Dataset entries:
Segment Open
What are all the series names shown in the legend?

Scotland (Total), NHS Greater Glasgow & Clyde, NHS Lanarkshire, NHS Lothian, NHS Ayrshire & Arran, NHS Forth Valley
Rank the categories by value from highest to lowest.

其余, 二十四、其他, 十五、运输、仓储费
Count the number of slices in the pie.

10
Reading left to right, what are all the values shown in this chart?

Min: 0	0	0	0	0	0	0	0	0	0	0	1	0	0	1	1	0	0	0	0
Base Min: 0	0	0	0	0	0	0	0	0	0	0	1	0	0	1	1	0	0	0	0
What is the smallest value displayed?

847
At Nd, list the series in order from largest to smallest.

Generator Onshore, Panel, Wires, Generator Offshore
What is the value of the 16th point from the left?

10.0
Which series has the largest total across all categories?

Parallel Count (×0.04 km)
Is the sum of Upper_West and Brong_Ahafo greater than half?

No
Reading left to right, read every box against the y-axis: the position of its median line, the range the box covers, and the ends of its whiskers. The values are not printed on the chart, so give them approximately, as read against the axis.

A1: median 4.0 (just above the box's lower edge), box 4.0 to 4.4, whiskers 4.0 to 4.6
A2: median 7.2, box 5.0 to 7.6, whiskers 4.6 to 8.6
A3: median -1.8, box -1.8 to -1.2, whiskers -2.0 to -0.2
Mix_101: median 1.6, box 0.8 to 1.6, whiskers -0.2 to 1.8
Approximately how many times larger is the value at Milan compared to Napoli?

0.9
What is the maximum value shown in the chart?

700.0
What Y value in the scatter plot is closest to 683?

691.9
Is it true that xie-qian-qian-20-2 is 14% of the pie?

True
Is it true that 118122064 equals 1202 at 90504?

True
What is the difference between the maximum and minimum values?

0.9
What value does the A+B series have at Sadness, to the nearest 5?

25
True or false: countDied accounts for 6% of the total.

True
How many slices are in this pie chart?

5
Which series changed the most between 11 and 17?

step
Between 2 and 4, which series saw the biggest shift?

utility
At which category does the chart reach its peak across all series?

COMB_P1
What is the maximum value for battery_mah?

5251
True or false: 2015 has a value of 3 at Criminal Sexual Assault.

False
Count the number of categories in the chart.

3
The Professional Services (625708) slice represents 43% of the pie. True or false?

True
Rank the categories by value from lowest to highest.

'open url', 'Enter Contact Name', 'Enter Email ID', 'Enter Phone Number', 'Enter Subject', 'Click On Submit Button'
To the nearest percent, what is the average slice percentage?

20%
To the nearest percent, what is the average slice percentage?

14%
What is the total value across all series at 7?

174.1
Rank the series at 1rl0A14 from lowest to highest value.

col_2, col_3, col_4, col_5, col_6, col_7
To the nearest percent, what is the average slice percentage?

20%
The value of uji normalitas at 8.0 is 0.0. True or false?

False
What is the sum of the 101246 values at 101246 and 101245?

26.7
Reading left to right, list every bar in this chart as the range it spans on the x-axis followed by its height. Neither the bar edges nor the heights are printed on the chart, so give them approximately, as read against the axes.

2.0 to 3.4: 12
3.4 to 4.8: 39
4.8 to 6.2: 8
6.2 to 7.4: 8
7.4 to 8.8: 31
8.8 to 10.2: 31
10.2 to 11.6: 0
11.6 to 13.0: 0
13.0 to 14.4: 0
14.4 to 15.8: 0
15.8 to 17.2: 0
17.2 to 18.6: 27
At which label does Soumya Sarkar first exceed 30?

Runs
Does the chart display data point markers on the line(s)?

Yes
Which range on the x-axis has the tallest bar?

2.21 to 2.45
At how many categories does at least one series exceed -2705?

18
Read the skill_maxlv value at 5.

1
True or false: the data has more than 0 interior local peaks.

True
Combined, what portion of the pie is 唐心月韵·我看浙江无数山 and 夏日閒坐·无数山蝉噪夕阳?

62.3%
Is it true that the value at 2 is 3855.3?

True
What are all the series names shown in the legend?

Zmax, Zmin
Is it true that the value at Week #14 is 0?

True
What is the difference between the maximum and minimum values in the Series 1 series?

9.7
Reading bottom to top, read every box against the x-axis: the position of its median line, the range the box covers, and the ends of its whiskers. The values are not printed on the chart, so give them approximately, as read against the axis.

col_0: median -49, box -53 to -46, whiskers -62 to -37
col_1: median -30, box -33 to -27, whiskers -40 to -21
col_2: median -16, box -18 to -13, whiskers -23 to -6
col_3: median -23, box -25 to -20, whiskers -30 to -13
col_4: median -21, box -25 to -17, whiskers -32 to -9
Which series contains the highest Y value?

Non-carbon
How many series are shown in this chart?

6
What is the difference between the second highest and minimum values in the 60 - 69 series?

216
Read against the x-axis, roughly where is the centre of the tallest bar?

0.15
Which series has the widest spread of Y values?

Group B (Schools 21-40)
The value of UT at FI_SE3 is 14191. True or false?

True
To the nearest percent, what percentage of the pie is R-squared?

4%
Segment Closed
- Your goal
Count the lines in the items above that contain the string "smallest", and give only the number.

- Answer space
2